When you’ve been around for a while, you’re bound to repeat yourself. This is only expedited when you carve out a niche by giving your customers the same thing repeatedly. In 2003, Warner Brothers tried to bring fresh air in the aged but beloved animation offerings. The result was a savvy laugh out loud film that Brought the Looney Tunes: Back In Action.
Times have changed for Warner Brothers, and their animations are going to have to adapt to fit. This results in the termination of Daffy Duck, and subsequently the termination of Damian “D.J.” Drake, Jr. is the son of famed espionage star Damien Drake. When his father is kidnapped, D.J. and Daffy head out to Las Vegas to track him down, Meanwhile Kate Houghton, the exec who fired Daffy, is tasked with bringing him back. The group will run into colourful characters, good and bad, to stop an evil corporation, from acquiring a blue monkey.

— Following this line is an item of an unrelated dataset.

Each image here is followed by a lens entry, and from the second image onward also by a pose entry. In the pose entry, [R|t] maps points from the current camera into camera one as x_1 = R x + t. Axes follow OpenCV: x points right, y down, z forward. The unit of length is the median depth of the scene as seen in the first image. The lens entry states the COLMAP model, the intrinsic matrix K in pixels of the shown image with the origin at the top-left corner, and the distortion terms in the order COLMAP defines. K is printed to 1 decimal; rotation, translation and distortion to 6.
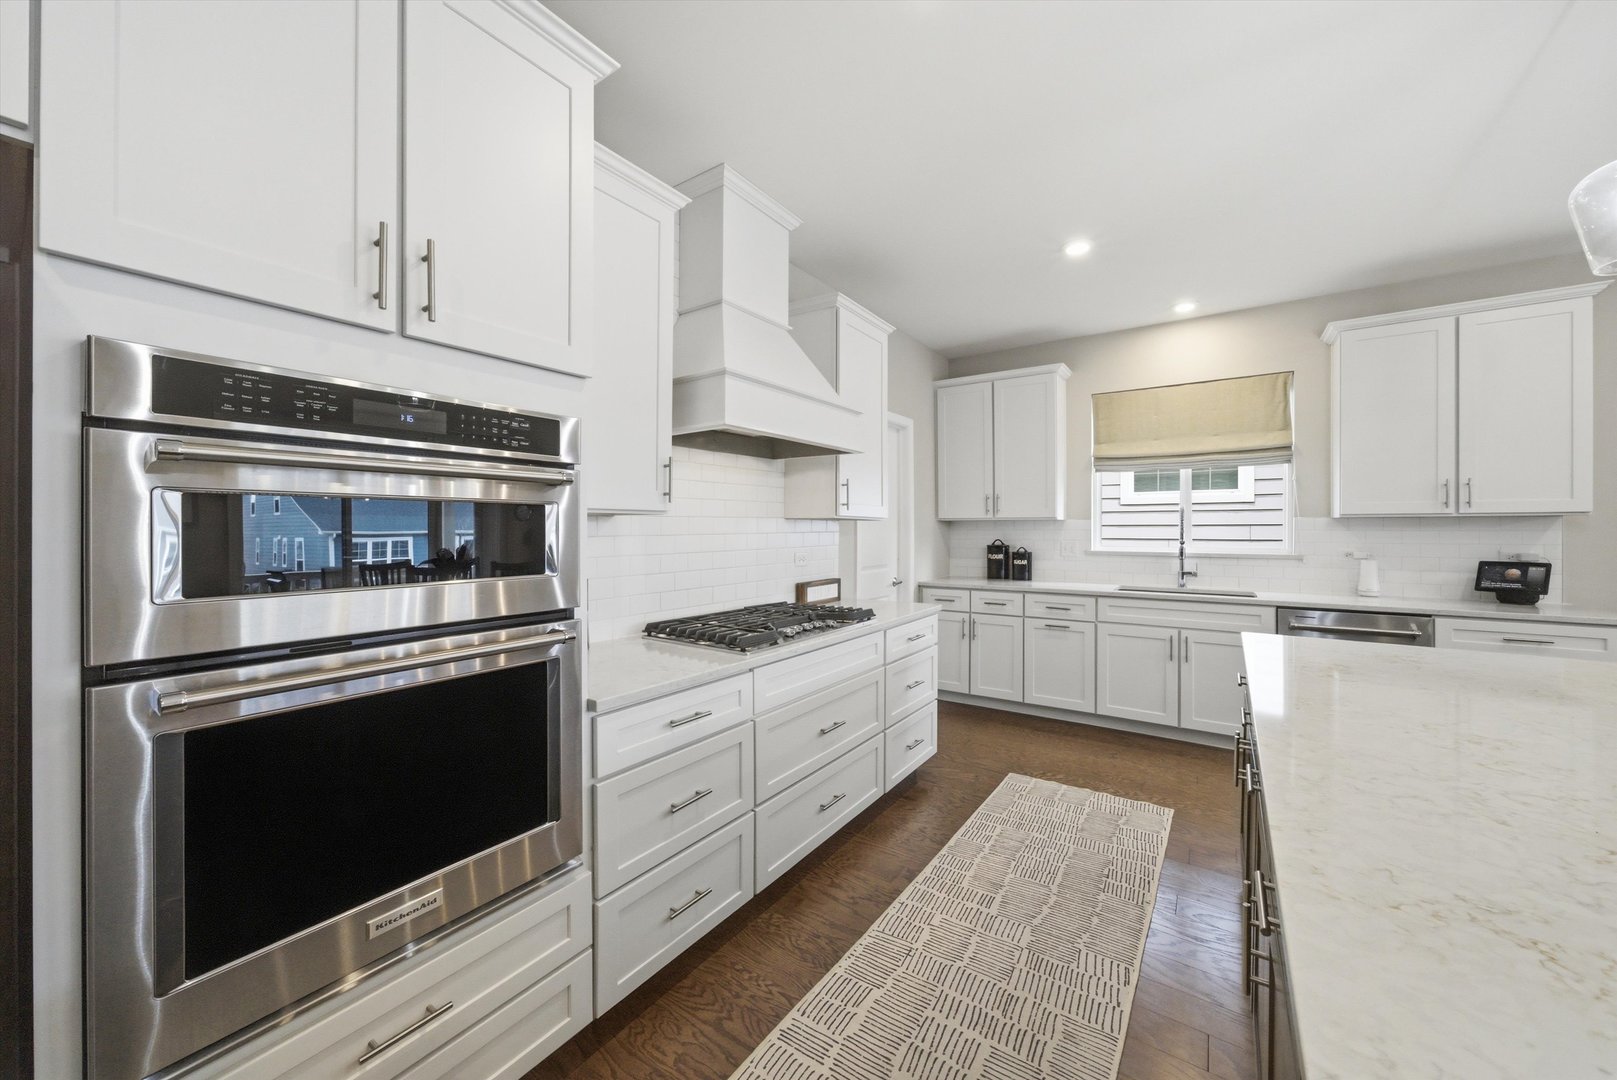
lens RADIAL K [[594.0, 0, 804.8], [0, 594.0, 528.3], [0, 0, 1]] dist [-0.011002, 0.005805]
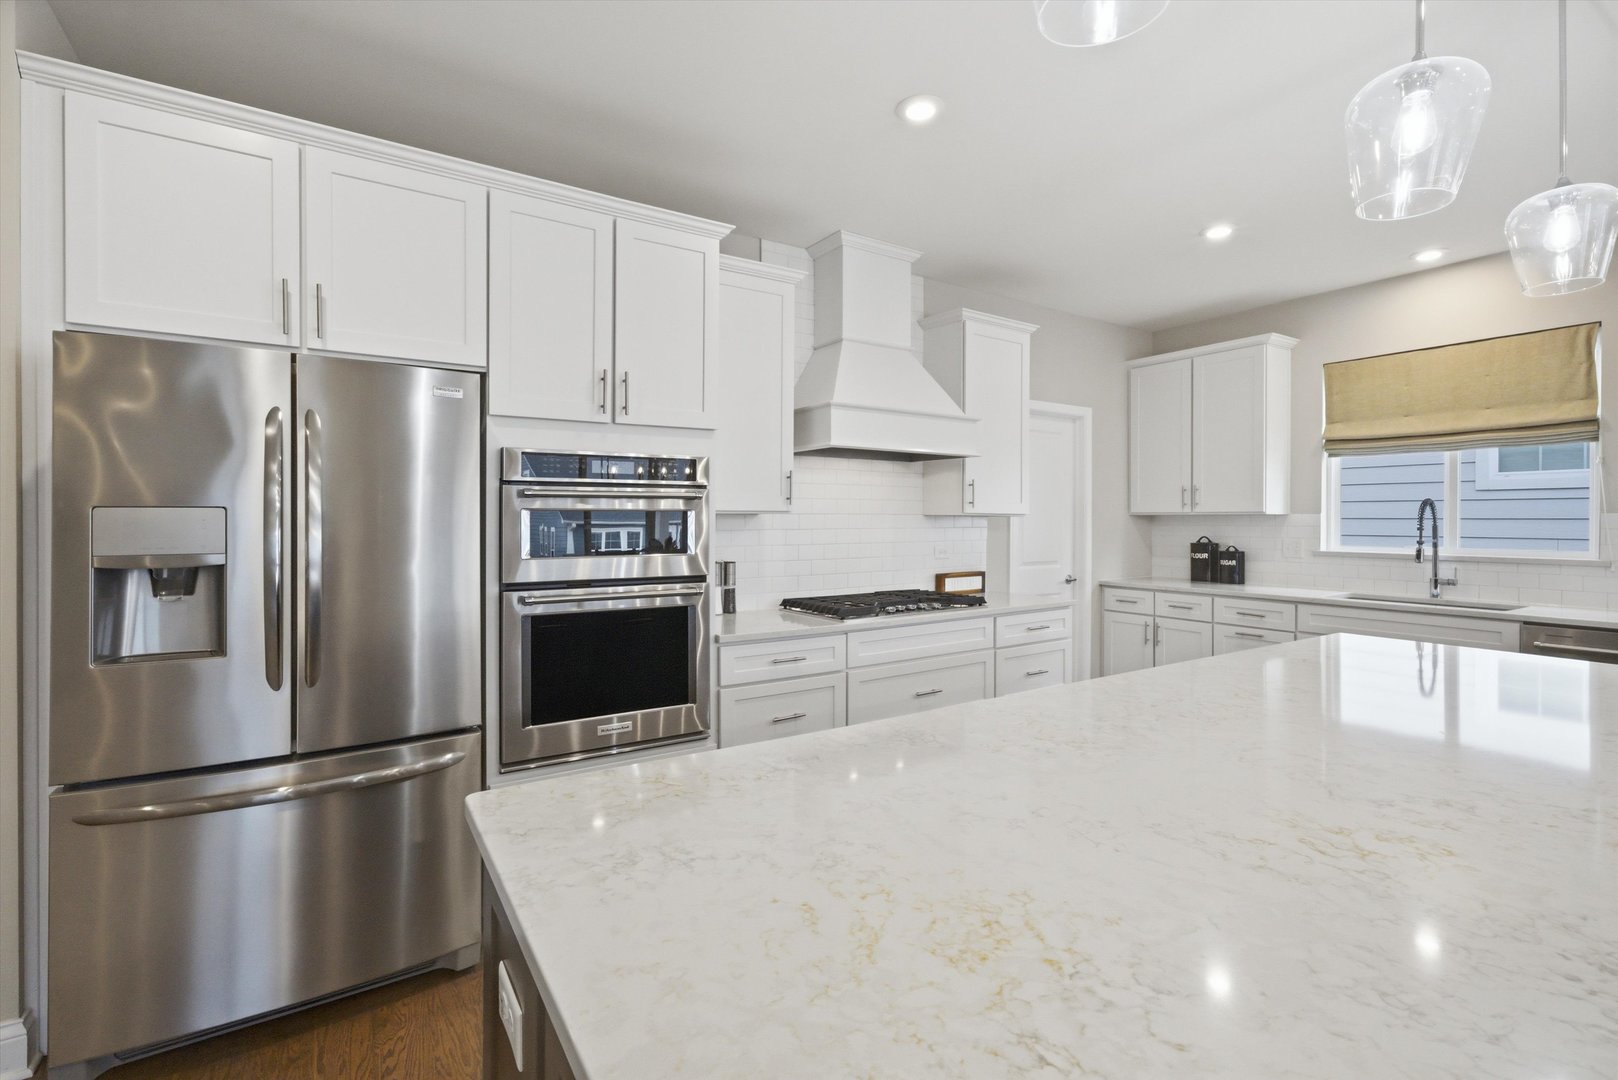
lens RADIAL K [[716.6, 0, 790.2], [0, 716.6, 520.6], [0, 0, 1]] dist [-0.005177, 0.004570]
pose [[0.922231, 0.002400, -0.386631, 0.269118], [-0.001918, 0.999997, 0.001632, -0.008115], [0.386634, -0.000763, 0.922233, -0.331286]]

While the majority of the brightest stars of Looney Tunes animated line-up makes an appearance. A lot of the heavy lifting is done by the live-action cast. Jemma Elfman playing a movie exec is incredibly trope-savvy and Brendan Fraser, playing a wannabe stuntman respectively enduring the brunt of the animated violence. They work well together and against Steve Martin, who is also a fun addition, and he feels like he’s channelling Martin Short in a lot of his performance. but, you also have Timothy Dalton doing a reference to his former limelight, 12 years before Birdman made it popular. You even have actors not only mocking themselves but running into their fictional counterparts.

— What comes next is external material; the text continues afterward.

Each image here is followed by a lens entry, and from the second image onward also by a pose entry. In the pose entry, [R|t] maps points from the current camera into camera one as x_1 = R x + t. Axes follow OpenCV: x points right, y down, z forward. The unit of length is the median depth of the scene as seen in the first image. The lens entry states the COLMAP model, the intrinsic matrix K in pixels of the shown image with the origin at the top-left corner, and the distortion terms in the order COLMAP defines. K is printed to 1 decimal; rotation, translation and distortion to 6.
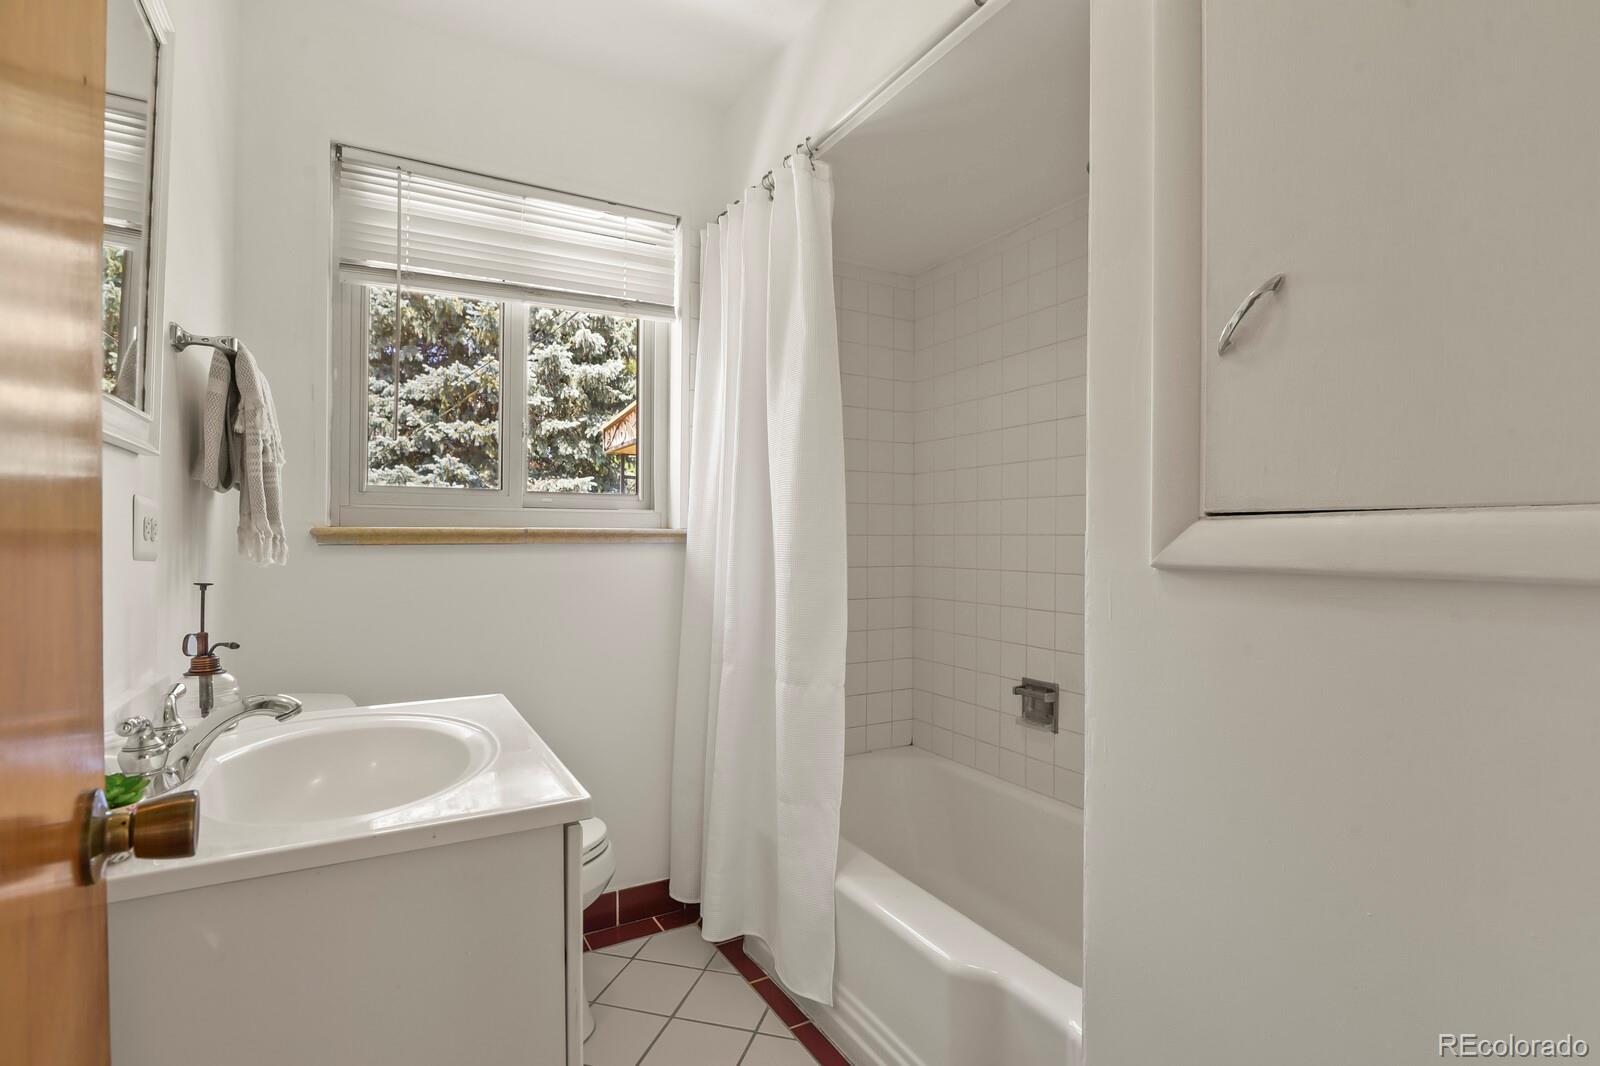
lens RADIAL K [[781.1, 0, 798.3], [0, 781.1, 539.4], [0, 0, 1]] dist [-0.015356, -0.001147]
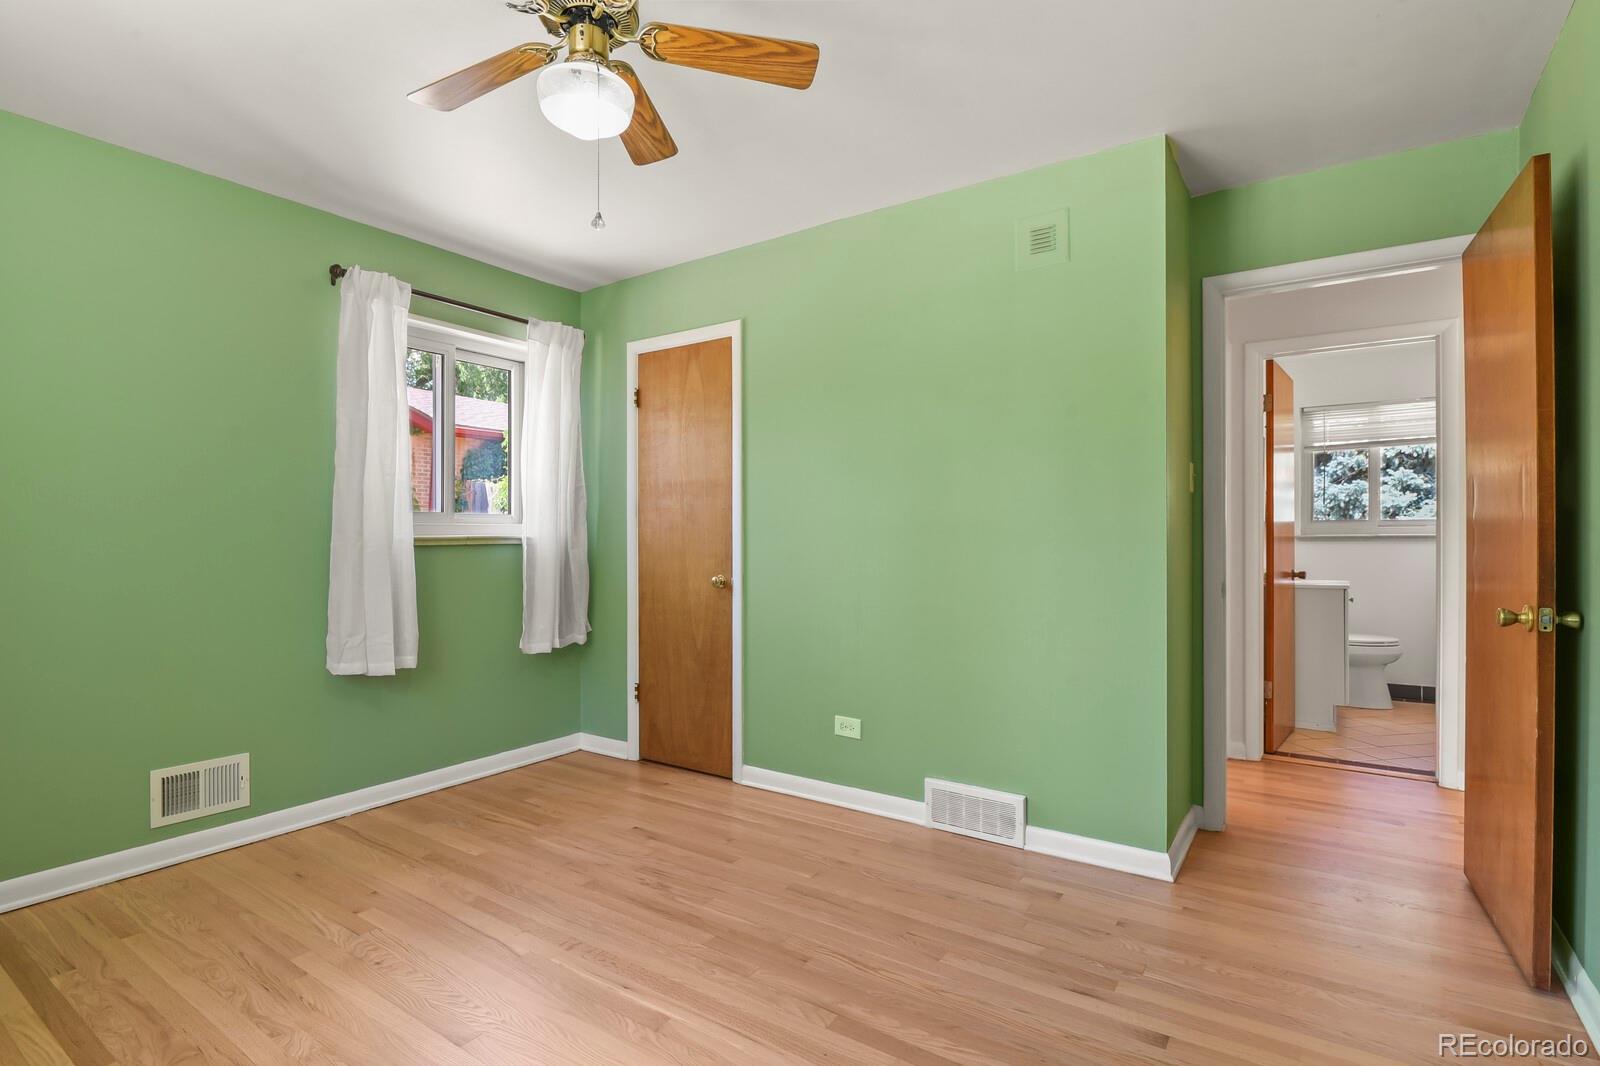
lens RADIAL K [[781.1, 0, 798.3], [0, 781.1, 539.4], [0, 0, 1]] dist [-0.015356, -0.001147]
pose [[0.440233, -0.003387, -0.897877, 0.189404], [0.000620, 0.999994, -0.003468, 0.001421], [0.897884, 0.000970, 0.440232, -0.316888]]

The film is jam-packed with homages, references, and observations into Cinema’s rich history. The classic tropes that beholden in Blockbusters are lovingly sent up here. Joe Dante also throws references to his hit Gremlins like they are candy. The references to Dalton’s tenure as Bond. The film also manages to masterfully insert its cartoon characters into locations that feel natural to them, of course, Yosemite Sam has his own Casino, of course, Marvin the Martian is stuck in Area 52. It’s an added bonus to see the staple of British Sci-fi, The Daleks, included just based on the whims of the cast. The film narrows in on expectations and highlights and subverts them freely.
Looney Tunes Back In Action is a smart, energetic film that never forgets to be fun. A wily look at the magic of movies, that feels more aimed towards the adults in the audience than the children its marketing targeted. In a lot of ways feels like Rocky & Bullwinkle, or at least learnt enough from Rocky & Bullwinkle to be more palatable and timeless. With huge quantities of fun, you’d wonder why Looney Tunes was ever out of action in the first place.